Il Coronavirus ha stravolto le nostre esistenze. È una frase banale da dire, ma vera. Ci sono moltissimi articoli che parlano di come sono cambiate le nostre vite dal punto di vista individuale, sociale e lavorativo. Una cosa che ancora non si è detta chiaramente (ma che si è sentita dire in un modo o nell’altro) è quanto questa pandemia abbia portato a guardare con altri occhi gli psicologi e le psicologhe.
Prima, chi possedeva una laurea triennale in psicologia o una specialistica in questa stessa area veniva considerato un po’ il “medico dei pazzi”, indipendentemente dal fatto che il titolo di studio fosse stato acquisito in un’università tradizionale o in una telematica come UniCusano. Si fa ancora fatica ad associare la figura dello psicologo con l’idea di benessere mentale a cui ognuno di noi dovrebbe aspirare anche se non soffre di disturbi di personalità o altro.
Con lo sviluppo di una pandemia che ha colpito tutto il globo, invece, molte persone hanno iniziato a sentirsi stressate, frustrate e isolate, ma anche più ansiose e più spaventate. Lo psicologo è colui a cui bisogna rivolgersi in questi casi perché è colui che ha studiato i meccanismi alla base di queste emozioni. In particolar modo, assistiamo alla diffusione di una vera e propria ipocondria da Covid-19, anche (e forse soprattutto) ora che siamo finalmente approdati nella Fase 2 e abbiamo recuperato parte delle nostre libertà.
Per ipocondria in psicologia si intende un’eccessiva preoccupazione per il proprio stato di salute. Essa può essere scatenata da qualsiasi patologia, ma è normale che in questa situazione, la paura principale è quella di essere contagiati dal coronavirus tanto da percepire qualsiasi minimo sintomo come un segnale inequivocabile della presenza del virus nel nostro organismo. Inoltre, quando si soffre di ipocondria si prova sempre uno stato di ansia e di allerta che spinge a dei comportamenti ossessivi (come l’andare a controllare sempre il numero dei contagi del proprio territorio o lavarsi e igienizzarsi le mani più del dovuto), evitanti (come restare chiuso in casa ed evitare di uscire per non essere contagiati) o addirittura aggressivi (quando si cerca per forza un colpevole e si criticano gli altri o li si giudica untori).

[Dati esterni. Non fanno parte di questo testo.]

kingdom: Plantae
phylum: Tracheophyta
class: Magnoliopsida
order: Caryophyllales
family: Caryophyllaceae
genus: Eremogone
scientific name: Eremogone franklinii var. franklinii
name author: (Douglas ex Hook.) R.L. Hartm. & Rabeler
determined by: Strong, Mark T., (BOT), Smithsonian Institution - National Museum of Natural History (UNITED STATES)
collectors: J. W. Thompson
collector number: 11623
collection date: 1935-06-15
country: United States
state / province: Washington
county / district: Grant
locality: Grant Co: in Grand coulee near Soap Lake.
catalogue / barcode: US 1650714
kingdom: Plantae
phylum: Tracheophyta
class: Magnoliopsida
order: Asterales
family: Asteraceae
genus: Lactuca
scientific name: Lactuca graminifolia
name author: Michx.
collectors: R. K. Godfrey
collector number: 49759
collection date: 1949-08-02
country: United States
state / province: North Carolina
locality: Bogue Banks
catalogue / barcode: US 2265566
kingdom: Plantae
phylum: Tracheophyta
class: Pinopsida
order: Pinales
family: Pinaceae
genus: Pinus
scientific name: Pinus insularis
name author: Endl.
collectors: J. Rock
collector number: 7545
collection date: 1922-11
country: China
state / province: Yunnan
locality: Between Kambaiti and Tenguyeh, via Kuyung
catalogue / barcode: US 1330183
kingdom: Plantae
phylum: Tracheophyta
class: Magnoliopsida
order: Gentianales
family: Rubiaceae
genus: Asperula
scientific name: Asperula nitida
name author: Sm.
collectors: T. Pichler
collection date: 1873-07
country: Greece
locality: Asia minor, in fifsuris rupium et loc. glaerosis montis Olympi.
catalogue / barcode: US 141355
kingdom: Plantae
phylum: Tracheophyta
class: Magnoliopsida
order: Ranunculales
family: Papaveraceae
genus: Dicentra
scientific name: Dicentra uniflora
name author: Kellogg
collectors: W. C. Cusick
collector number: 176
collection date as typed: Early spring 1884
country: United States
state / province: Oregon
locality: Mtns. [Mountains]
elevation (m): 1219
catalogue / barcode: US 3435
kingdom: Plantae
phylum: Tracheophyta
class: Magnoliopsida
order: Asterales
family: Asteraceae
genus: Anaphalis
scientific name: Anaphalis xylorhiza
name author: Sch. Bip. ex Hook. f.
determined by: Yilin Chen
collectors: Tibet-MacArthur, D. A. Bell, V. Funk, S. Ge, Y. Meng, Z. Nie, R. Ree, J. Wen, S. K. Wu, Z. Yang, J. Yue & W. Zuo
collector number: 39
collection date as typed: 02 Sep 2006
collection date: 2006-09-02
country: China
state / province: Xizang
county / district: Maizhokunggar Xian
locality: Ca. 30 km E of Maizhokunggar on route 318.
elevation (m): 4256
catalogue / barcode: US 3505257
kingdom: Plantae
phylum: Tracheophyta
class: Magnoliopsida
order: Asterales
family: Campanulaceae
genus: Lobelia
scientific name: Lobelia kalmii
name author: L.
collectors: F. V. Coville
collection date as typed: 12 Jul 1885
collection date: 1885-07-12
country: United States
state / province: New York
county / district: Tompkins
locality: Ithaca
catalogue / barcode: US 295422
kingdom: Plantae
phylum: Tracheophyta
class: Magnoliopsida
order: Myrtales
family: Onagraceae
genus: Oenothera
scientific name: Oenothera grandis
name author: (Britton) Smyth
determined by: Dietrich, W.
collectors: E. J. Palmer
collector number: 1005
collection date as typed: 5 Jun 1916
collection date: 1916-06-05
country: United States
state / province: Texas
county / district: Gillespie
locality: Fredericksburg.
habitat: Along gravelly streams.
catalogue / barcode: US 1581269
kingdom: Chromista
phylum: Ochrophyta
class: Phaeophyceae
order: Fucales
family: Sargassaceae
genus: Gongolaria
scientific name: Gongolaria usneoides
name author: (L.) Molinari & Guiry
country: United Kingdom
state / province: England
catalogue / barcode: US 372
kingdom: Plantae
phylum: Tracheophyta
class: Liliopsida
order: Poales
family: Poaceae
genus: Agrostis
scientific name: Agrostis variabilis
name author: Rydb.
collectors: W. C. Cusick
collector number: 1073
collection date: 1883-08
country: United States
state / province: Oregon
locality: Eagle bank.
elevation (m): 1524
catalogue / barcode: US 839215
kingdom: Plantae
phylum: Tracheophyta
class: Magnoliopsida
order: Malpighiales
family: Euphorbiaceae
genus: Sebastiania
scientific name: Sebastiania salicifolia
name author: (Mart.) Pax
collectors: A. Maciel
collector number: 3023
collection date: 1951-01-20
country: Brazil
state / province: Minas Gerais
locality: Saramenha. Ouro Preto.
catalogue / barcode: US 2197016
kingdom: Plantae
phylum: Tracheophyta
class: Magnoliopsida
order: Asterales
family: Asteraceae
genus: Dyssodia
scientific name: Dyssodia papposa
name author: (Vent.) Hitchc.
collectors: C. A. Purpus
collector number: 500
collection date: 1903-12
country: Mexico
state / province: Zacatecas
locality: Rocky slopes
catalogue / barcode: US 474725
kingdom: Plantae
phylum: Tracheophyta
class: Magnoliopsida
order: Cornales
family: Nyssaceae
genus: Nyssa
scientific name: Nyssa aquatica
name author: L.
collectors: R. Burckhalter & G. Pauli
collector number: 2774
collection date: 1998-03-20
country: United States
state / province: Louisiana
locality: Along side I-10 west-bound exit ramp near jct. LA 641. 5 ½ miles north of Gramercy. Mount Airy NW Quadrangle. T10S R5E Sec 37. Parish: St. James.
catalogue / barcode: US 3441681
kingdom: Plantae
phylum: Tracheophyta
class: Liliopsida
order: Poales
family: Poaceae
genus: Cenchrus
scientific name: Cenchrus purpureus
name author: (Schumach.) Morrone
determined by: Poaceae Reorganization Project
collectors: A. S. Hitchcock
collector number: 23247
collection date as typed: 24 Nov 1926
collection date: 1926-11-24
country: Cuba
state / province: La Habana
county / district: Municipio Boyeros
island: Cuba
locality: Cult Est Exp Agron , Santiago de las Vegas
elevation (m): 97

Avere paura non è sbagliato. Si tratta di una delle emozioni più istintive che l’essere umano può provare. È utile, per quanto spiacevole, perché ci mette in allarme rispetto a un pericolo e ci permette di trovare una soluzione. Quando è troppa, però, ci immobilizza e diventa più deleteria che altro. Avere timore del coronavirus è giusto perché ci spinge a essere prudenti. Gli esperti ci hanno indicato quali sono le norme di sicurezza da seguire: basta questo. Eccessivi allarmismi non fanno altro che danneggiare il nostro benessere mentale e anche fisico.
Per chi proprio non riesce a liberarsi della paura del coronavirus, una soluzione potrebbe essere provare a parlare con uno psicologo che aiuti a razionalizzare la situazione e a capire se dietro questa condizione non si nasconda qualcos’altro che potrebbe tornare a dare preoccupazioni.
È vero che il coronavirus ci ha rivoluzionato la vita. Ma dalle rivoluzioni può nascere anche qualcosa di buono.